For me, when I first saw it the opening ballet class and performance sequences showed me exactly what I had imagined Veronica’s life at the Wells to be like. The film is from just a couple of years before the first Sadlers Wells book was published – I think Moira Shearer even gets a mention in one of them – although obviously Veronica is a child and Vicky is already a trained dancer, and Veronica and Sebastian’s… situation has a positive resolution!

A couple of years back, Matthew Bourne turned the film into a ballet, using the amazing score. I saw it on it it’s first tour and it’s proper good. New Adventures rotate through their shows, and it was touring when Covid started and everything stopped, so it might be a while before it’s on stage again – but it’s worth seeing when it is. But in the meantime, you can just go an watch the original film, which was restored in 2009 and looks amazing. It’s on BritBox if you have that, or you can buy it on DVD. It also comes around on TV reasonably regularly – often around Christmas.

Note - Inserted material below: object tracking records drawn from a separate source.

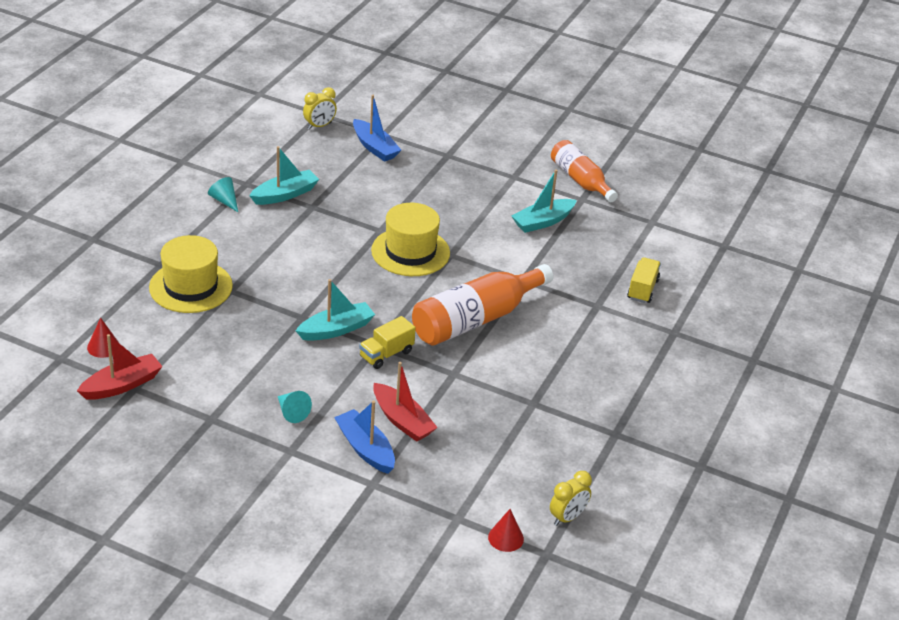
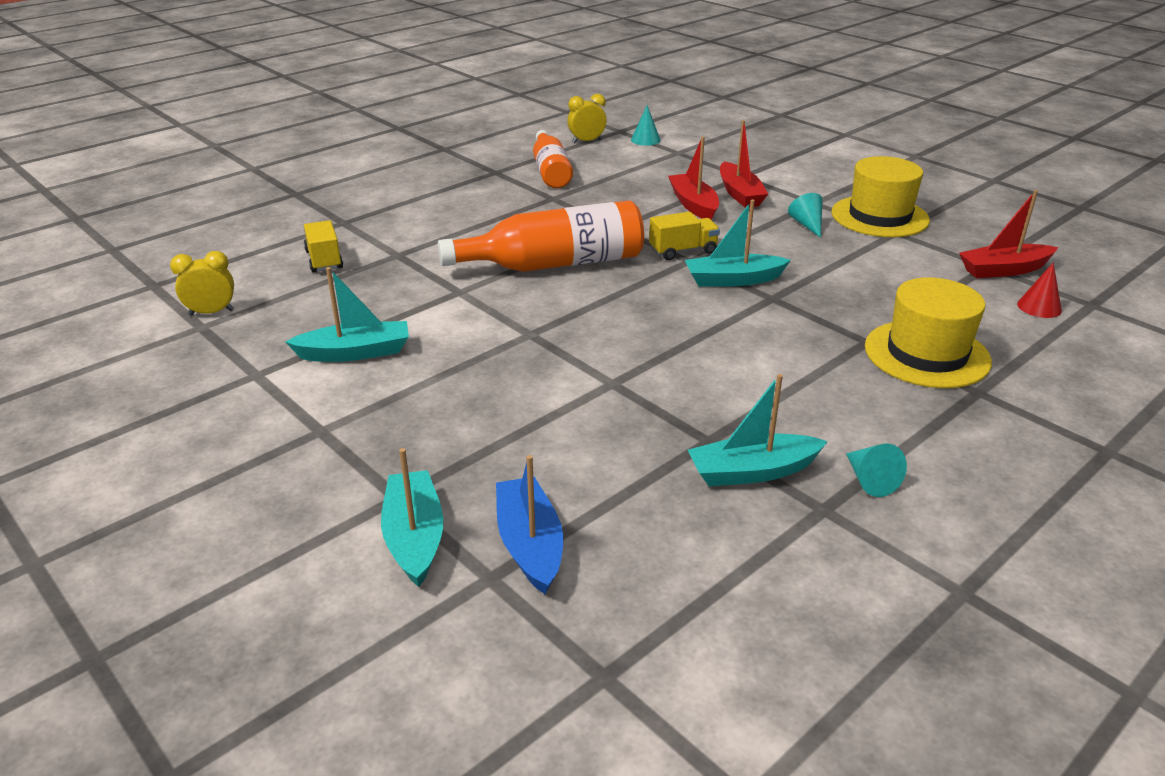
camera: 155 degrees left, 5 degrees down
yellow clock [303,87,337,130] -> yellow clock moved to [170,251,234,316]
blue boat [334,401,395,474] -> red boat [720,120,768,208]
yellow hat [371,203,450,276] -> yellow hat moved to [831,156,930,237]
red cone [488,509,524,552] -> turquoise cone [631,105,661,146]
orange bottle [551,140,618,202] -> orange bottle moved to [533,130,573,188]
yellow truck [627,257,661,303] -> yellow truck turned 120 degrees clockwise [304,220,343,272]
none -> turquoise boat [381,448,443,587]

Happy Sunday everyone – if it’s a bank holiday where you are, I hope you’re enjoying it.

bookshelfies

Bookshelfie: A whole lot of Viragos

I mean this does pretty much exactly what it says on the tin – although I hadn’t quite realised that that was what I had created until I started looking at it for this post. The Angela Thirkells I have already written about – and I’m still annoyed that the spines don’t all match, even if the covers do – and the Nancy Spains have had more than one mention too as Death Goes on Skis was a Book of the Week, Cinderella goes to the morgue was in last week’s recommendsday and Poison for Teacher was in the boarding schools post. There’s a little collection of plays at the far end, and then it’s what you could loosely term my A Level reading favourites. I Know Why the Caged Bird Sings was on my A Level summer reading list in the summer of sixth form and I thought it was so brilliant that I went out and brought all the other volumes – and carried on buying Maya Angelou’s new stuff as it came out. And then I also studied First World War Literature and read the whole extended reading list of novels – and these are the bits I kept because they spoke to me the most. Except that I’ve lost my copy of Goodbye to All That in one of my moves and I’m refusing to replace it until I find the edition I used to have or a prettier one. I can’t help myself like that. The only other things on there are Diary of a Provincial Lady and Frost in May, both of which are going to get bumped if many more Thirkells or Nancy Spains appear! It’s a classy shelf of excellent books that I don’t feel like I have to justify if people spot them. And yes, I know, I shouldn’t feel that I have to justify my reading but sometimes people make you feel like you do.